Your Credit Score: What it means
Before they decide on the terms of your loan (which they base on their risk), lenders need to discover two things about you: whether you can repay the loan, and if you are willing to pay it back. To assess your ability to repay, they look at your debt-to-income ratio. To assess your willingness to repay, they use your credit score.
The most commonly used credit scores are FICO scores, which Fair Isaac & Company, a financial analytics agency, developed. Your FICO score ranges from 350 (very high risk) to 850 (low risk). You can find out more on FICO here.
Credit scores only consider the information in your credit reports. They do not consider your income, savings, amount of down payment, or factors like gender, race, nationality or marital status.

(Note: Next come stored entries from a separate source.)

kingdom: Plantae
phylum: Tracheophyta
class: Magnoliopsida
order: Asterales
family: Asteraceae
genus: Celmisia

These scores were invented specifically for this reason. Credit scoring was developed to assess willingness to pay while specifically excluding any other irrelevant factors.
Deliquencies, derogatory payment behavior, debt level, length of credit history, types of credit and the number of inquiries are all calculated into credit scoring. Your score results from positive and negative information in your credit report. Late payments count against you, but a record of paying on time will raise it.
Your credit report must have at least one account which has been open for six months or more, and at least one account that has been updated in the past six months for you to get a credit score. This payment history ensures that there is sufficient information in your report to build a score. Some people don't have a long enough credit history to get a credit score. They should build up a credit history before they apply.